Shareholders’ equity increased $3 million over third quarter and ended the period at $85 million. Year over year equity increased $7 million, or 9%. At December 31, 2020 Centric held 354,500 shares of treasury stock repurchased at a cost of $2.5 million under the company’s previously announced stock repurchase plan. Tangible book value increased $0.30 per share over third quarter and ended the year at $9.94. Tangible book value increased $1.15 per share, or 13%, from December 31, 2019, as a result of increased earnings and stock repurchases over the period. Centric Bank remains above bank regulatory “Well Capitalized” standards.
About the Company
Founded in 2007, Centric Financial Corporation, and its subsidiary, Centric Bank, is headquartered in south central Pennsylvania with assets of $1.1 billion and remains a leader in organic loan growth. A locally owned, locally loaned community bank, Centric Bank provides competitive and pro-growth financial services to businesses, professionals, individuals, families, and the health care industry. An American Banker 2020, 2019 and 2018 Best Banks to Work For, three-time Best Places to Work, Top 50 Fastest-Growing Companies for seven years, and twice ranked a Top 200 Publicly Traded Community Bank by American Banker for financial performance.
Centric Bank has financial centers located in Harrisburg, Hershey, Mechanicsburg, Camp Hill, Doylestown, Devon, and Lancaster, loan production offices in Lancaster and Devon, and an Operations and Executive Office campus in Hampden Township, Cumberland County. To learn more about Centric Bank, call 717.657.7727, or visit CentricBank.com. Connect with them on Twitter, Facebook, LinkedIn, and Instagram.
Centric Financial Corporation is traded over the counter (OTC-Pink) with the ticker symbol CFCX.

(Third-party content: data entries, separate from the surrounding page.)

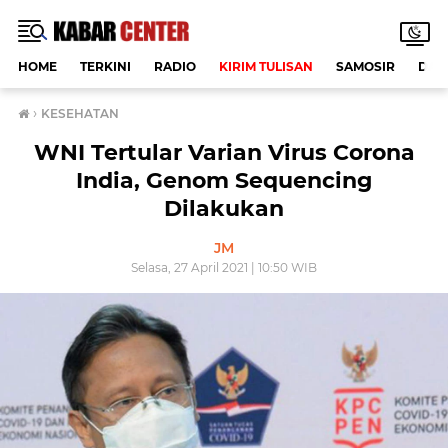
HOME
TERKINI
RADIO
KIRIM TULISAN
SAMOSIR
DAE
›
KESEHATAN
WNI Tertular Varian Virus Corona
India, Genom Sequencing
Dilakukan
JM
Selasa, 27 April 2021 | 10:50 WIB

Cautionary Note Regarding Forward-looking Statements:
This news release may contain forward-looking statements as defined in the Private Securities Litigation Reform Act of 1995. Forward-looking statements are statements that include projections, predictions, expectations, or beliefs about events or results or otherwise are not statements of historical facts. Actual results and trends could differ materially from those set forth in such statements and there can be no assurances that we will be able to continue to successfully execute on our strategic plan. Factors that could cause actual results to differ from those expressed or implied by the forward looking statements include, but are not limited to, the following: changes in current or future market conditions; the effects of the Covid-19 pandemic limitations on business and how it will impact the economy, the effects of competition, development of competing financial products and services; changes in laws and regulations, the interest rate environment; changes in credit quality; inability to raise capital, if necessary, under favorable conditions; volatilities in the securities markets; other deteriorating economic conditions; and other risks and uncertainties.